The 2-opt tabu search intensification process works well when applied to small and medium forest planning problems (Bettinger et al., 2002; Heinonen and Pukkala, 2004) and with this study, shows promise for larger forest management problems. What remains to be determined is whether the sequence of scheduling techniques (threshold accepting, 1-opt tabu search, 2-opt tabu search) needs adjustment to further enhance the performance of a combined heuristic.
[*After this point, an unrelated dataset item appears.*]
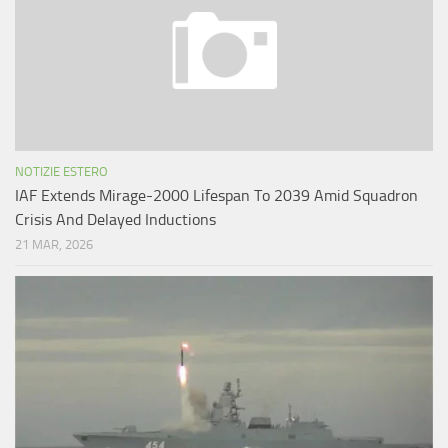
NOTIZIE ESTERO
IAF Extends Mirage-2000 Lifespan To 2039 Amid Squadron
Crisis And Delayed Inductions
21 MAR, 2026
Our method for developing the combined heuristic consisted of acknowledging that threshold accepting could move the search quickly to local optima of high quality and assuming that tabu search could be used to refine the search, especially 2-opt tabu search. Further assessments of the appropriate sequence (or collection) of heuristic processes, based on the behavior of the search process, seems to be a worthwhile area of exploration. In addition, while we concentrated here on the assessment of a combined heuristic that used threshold accepting and tabu search processes, other types of heuristics could provide processes to help diversify (avoid becoming stuck in local optima) or intensify the search (carefully search a good area of the solution space). Threshold accepting was selected based on previous research (Bettinger et al., 2002). The 1-opt tabu search process was also selected based on advantageous characteristics (deterministic moves made, regardless of decrease in solution value). And the 2-opt tabu search has been suggested as a worth-while addition to tabu search algorithms even though the processing time requirements may be high. Other heuristics, such as genetic algorithms, have been included in combined forest planning heuristics (Boston and Bettinger, 2001). However, the effect of the crossover routine on the maintenance of adjacency is generally so high that a number of constraint violations must be attended to (usually by unscheduled harvests) to maintain feasibility at each iteration of the search.
CONCLUSIONS
The significance of this research to the scientific community is the finding that when examining realistic forest management behavior in North America and in attempting to optimize this behavior at the forest-level, either a fast stochastic heuristic (threshold accepting) or one that uses an intensive deterministic search process (tabu search with 2-opt moves) are appropriate. Although this has been suggested in previous research, we have shown here that this assertion is robust across a broad range of landowner sizes, spatial configurations and forest age classes. Previous study was not as complete and examined a smaller range of potential landowner conditions. While heuristics such as threshold accepting can provide very good solutions to a variety of forest planning problems and can produce them relatively quickly, the addition of tabu search procedures (to form a combined heuristic) may allow one to produce higher quality solutions, on average, to many types of forest planning problems. The additional time required (0.5 to 1 h) to generate a solution that has a $50,000-200,000 increase in net present value seems moot, given that the plan will be implemented over a series of years. However, additional parameterization (for both tabu search and threshold accepting) and additional programming logic are the main disadvantages of the approach. This work has shown that the cost of typical adjacency constraints (2 year green-up and 97 ha maximum clear cut size) is consistent with current knowledge, 1-5% reduction in NPV from relaxed case. Recent advancements in spatial harvest scheduling (Bettinger and Zhu, 2006) may be useful in developing even better solutions. However, these new techniques have generally only been tested on limited sets of small problems and may provide difficult to integrate with other search processes.